Modulation of Highly Ordered Au–Cu₂O Core–Satellite Nanostructures for Enhanced Photocatalytic Performance

Janus nanostructures, distinguished by their inherent asymmetry, have attracted considerable attention due to their potential in diverse applications, particularly in photocatalysis. However, conventional single-island Janus structures are limited by their simplified surface architecture, which lead to fewer active sites and restricted electron/photon interaction pathways. Herein, we propose a strategy based on interfacial control to fabricate core–satellite (CSt) nanostructures, wherein polycrystalline Au nanoparticles (pc-Au NPs) serve as seeds for the controlled growth of copper(I) oxide (Cu₂O) islands.

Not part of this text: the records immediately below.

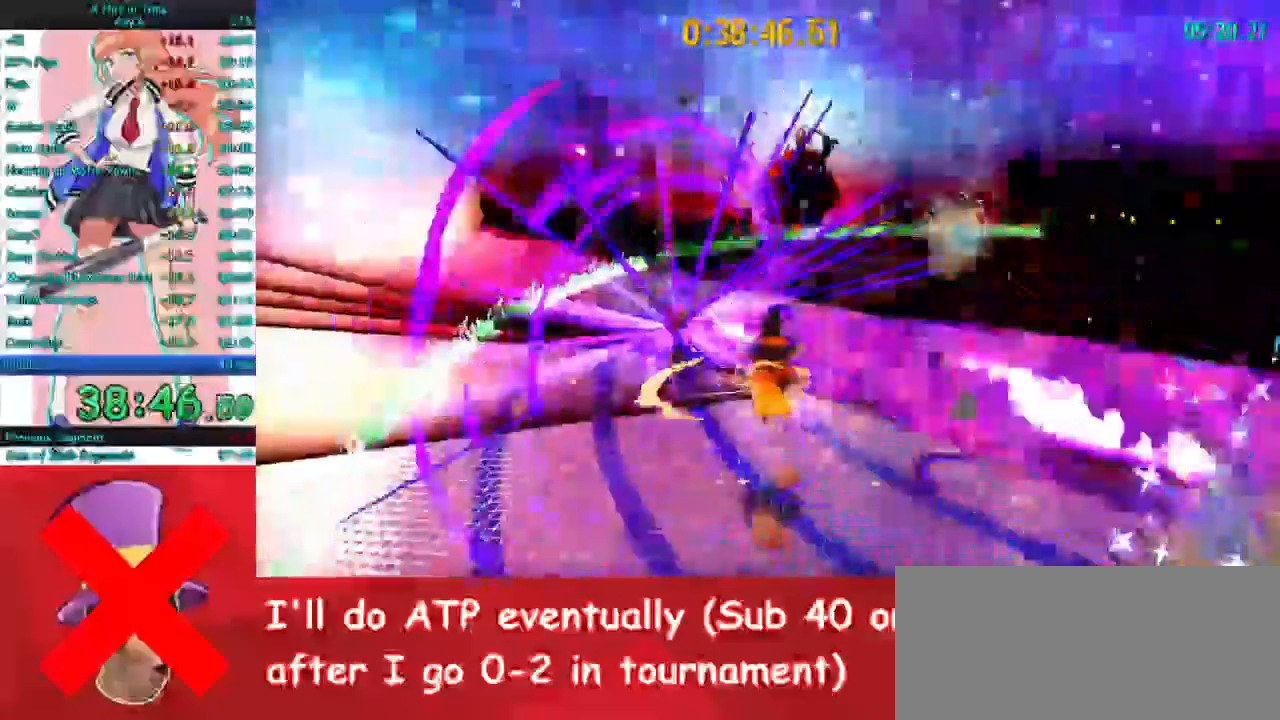
{"keys": ["a", "w"], "mouse": ["left"], "events": [[100, "a", "up"], [167, "a", "down"], [267, "space", "down"], [467, "mouse_right", "up"], [467, "space", "up"], [500, "mouse_left", "down"]]}
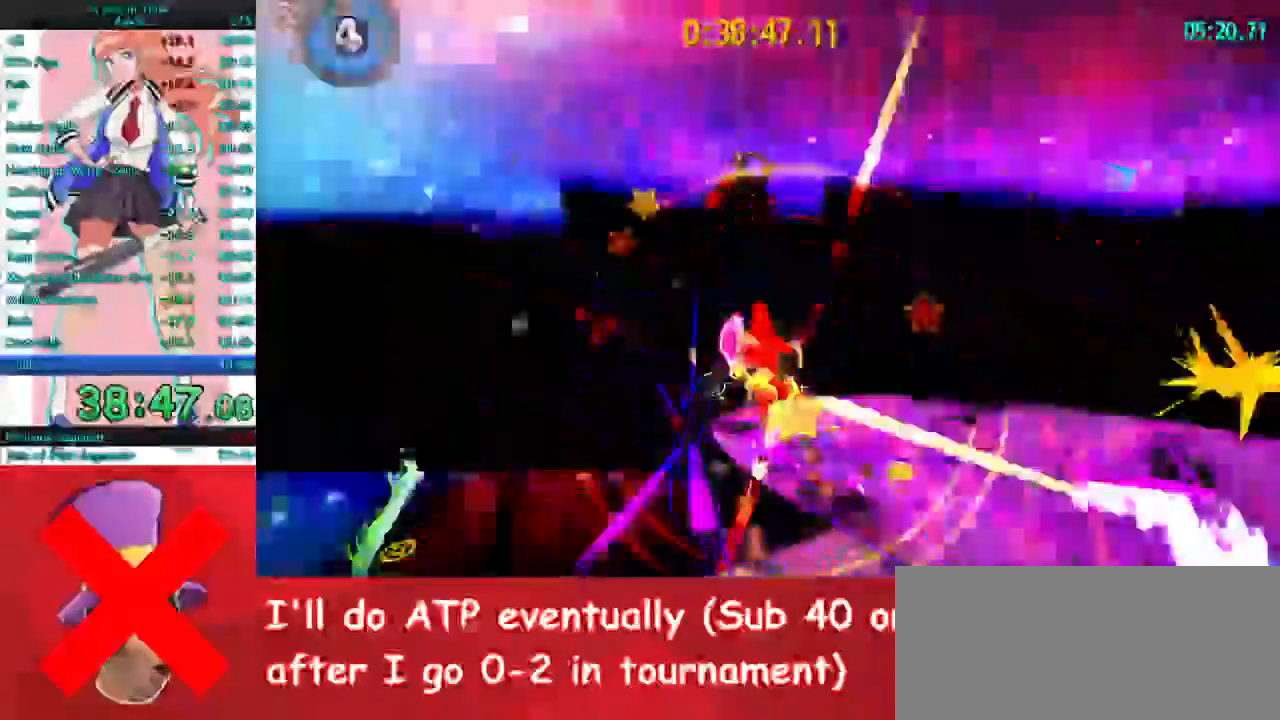
{"keys": ["space", "w"], "mouse": [], "events": [[67, "a", "up"], [67, "mouse_left", "up"], [167, "mouse_left", "down"], [233, "mouse_left", "up"], [300, "mouse_left", "down"], [367, "mouse_left", "up"], [433, "a", "down"], [433, "space", "down"], [467, "a", "up"]]}
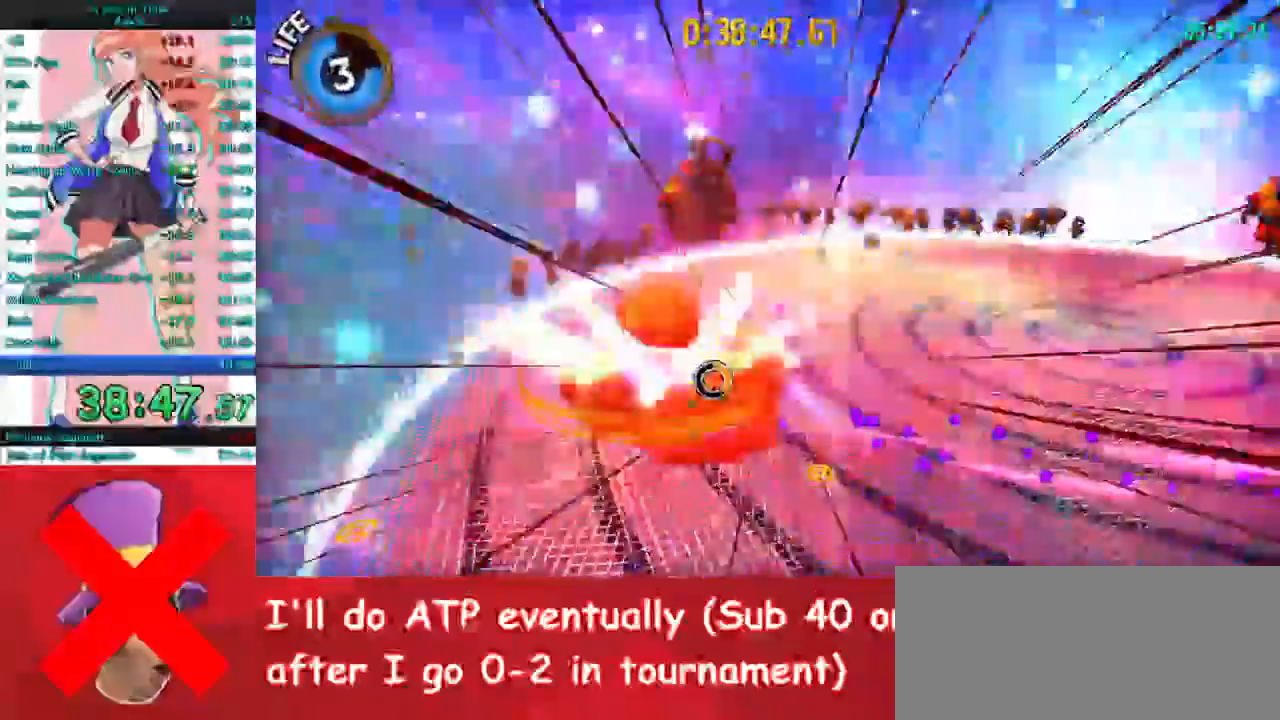
{"keys": ["space", "w"], "mouse": ["right"], "events": [[67, "space", "up"], [133, "space", "down"], [267, "mouse_right", "down"], [267, "space", "up"], [333, "space", "down"], [400, "space", "up"], [500, "space", "down"]]}
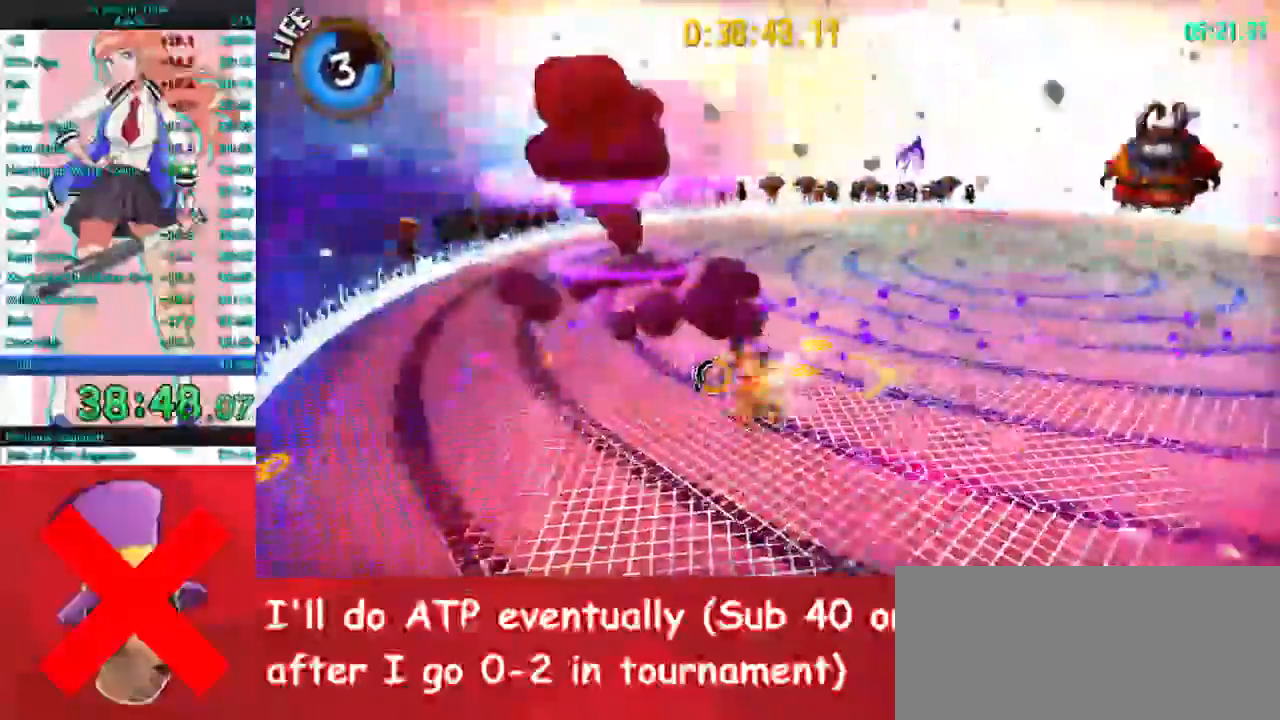
{"keys": ["w"], "mouse": ["right"], "events": [[100, "space", "up"], [167, "space", "down"], [233, "space", "up"]]}
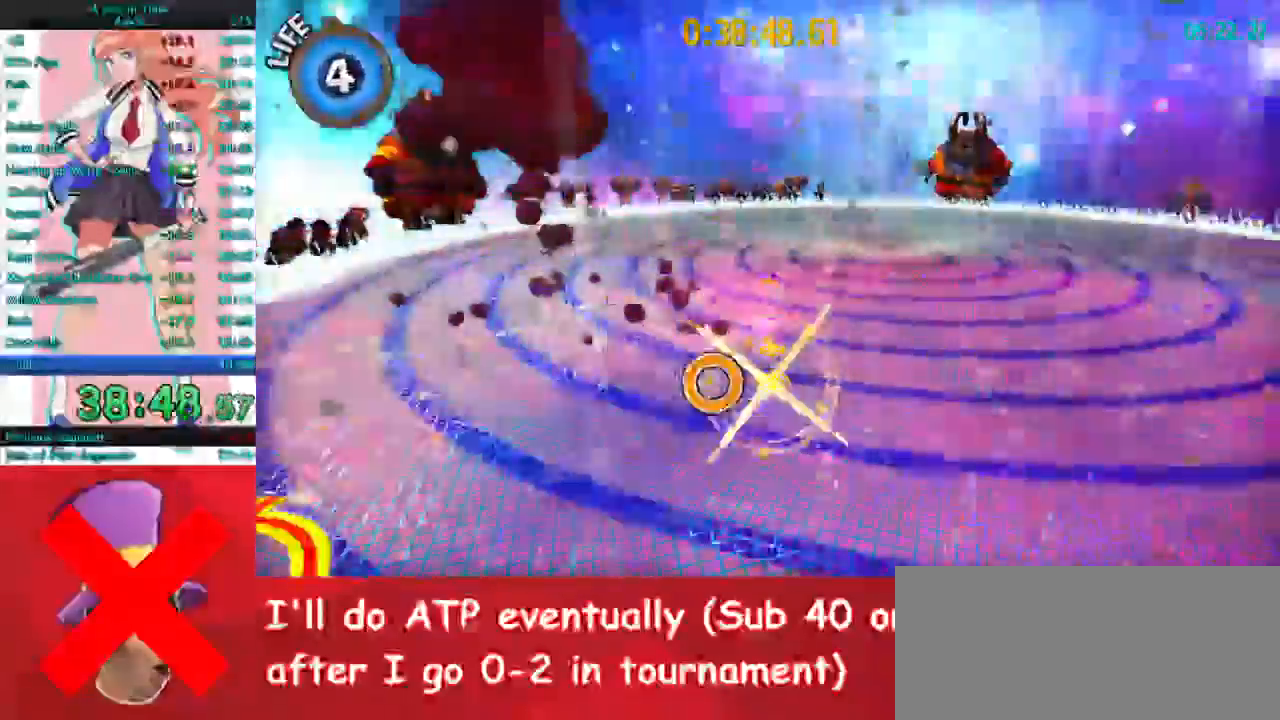
{"keys": ["w"], "mouse": ["right"], "events": [[200, "space", "down"], [433, "space", "up"]]}
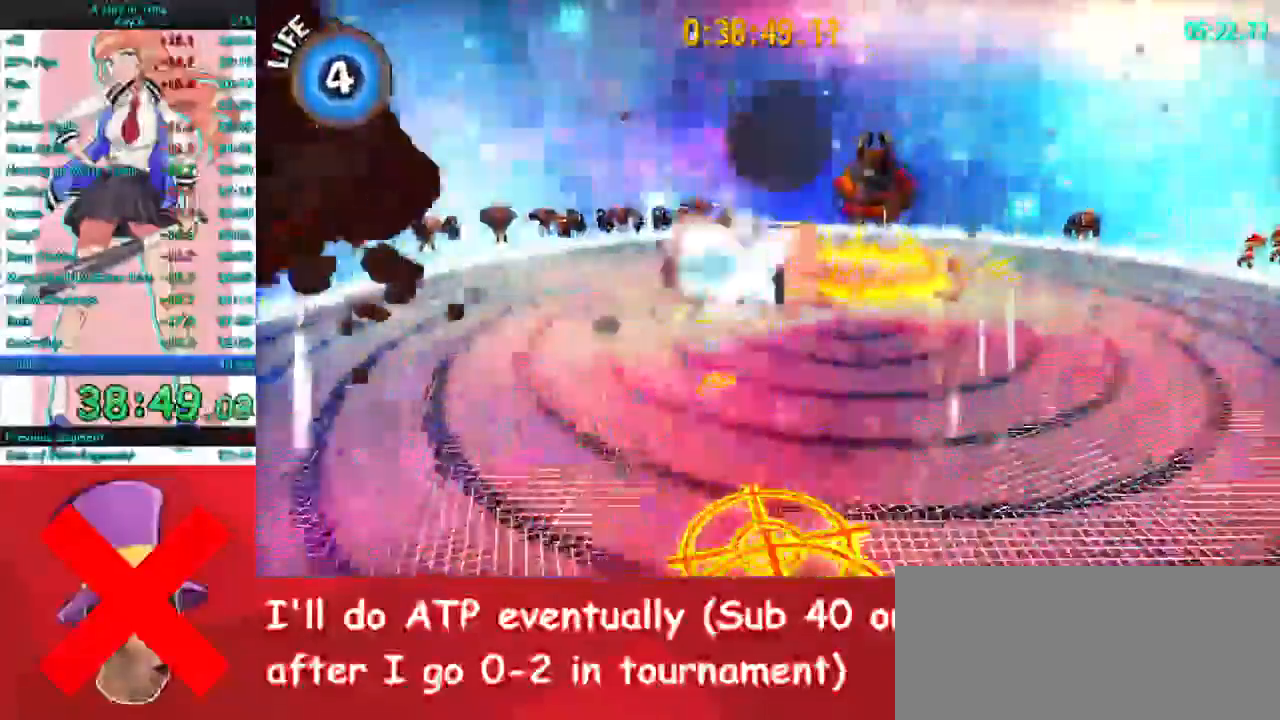
{"keys": ["w"], "mouse": [], "events": [[133, "space", "down"], [400, "mouse_right", "up"], [400, "space", "up"]]}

Strong ligand-mediated interfacial interactions enable precise regulation of Cu₂O growth on polycrystalline Au seeds, leading to well-defined core–satellite configurations. This architecture enhances interfacial area and creates multiple Au–Cu₂O interfaces that facilitate synergistic charge separation and directional transport. As a result, the core–satellite structures exhibit markedly improved photocatalytic performance compared with their single-island and core–shell counterparts. This work underscores the structural advantages of core–satellite nanostructures and provides a tunable platform for designing high-efficiency photocatalysts in energy conversion and related applications.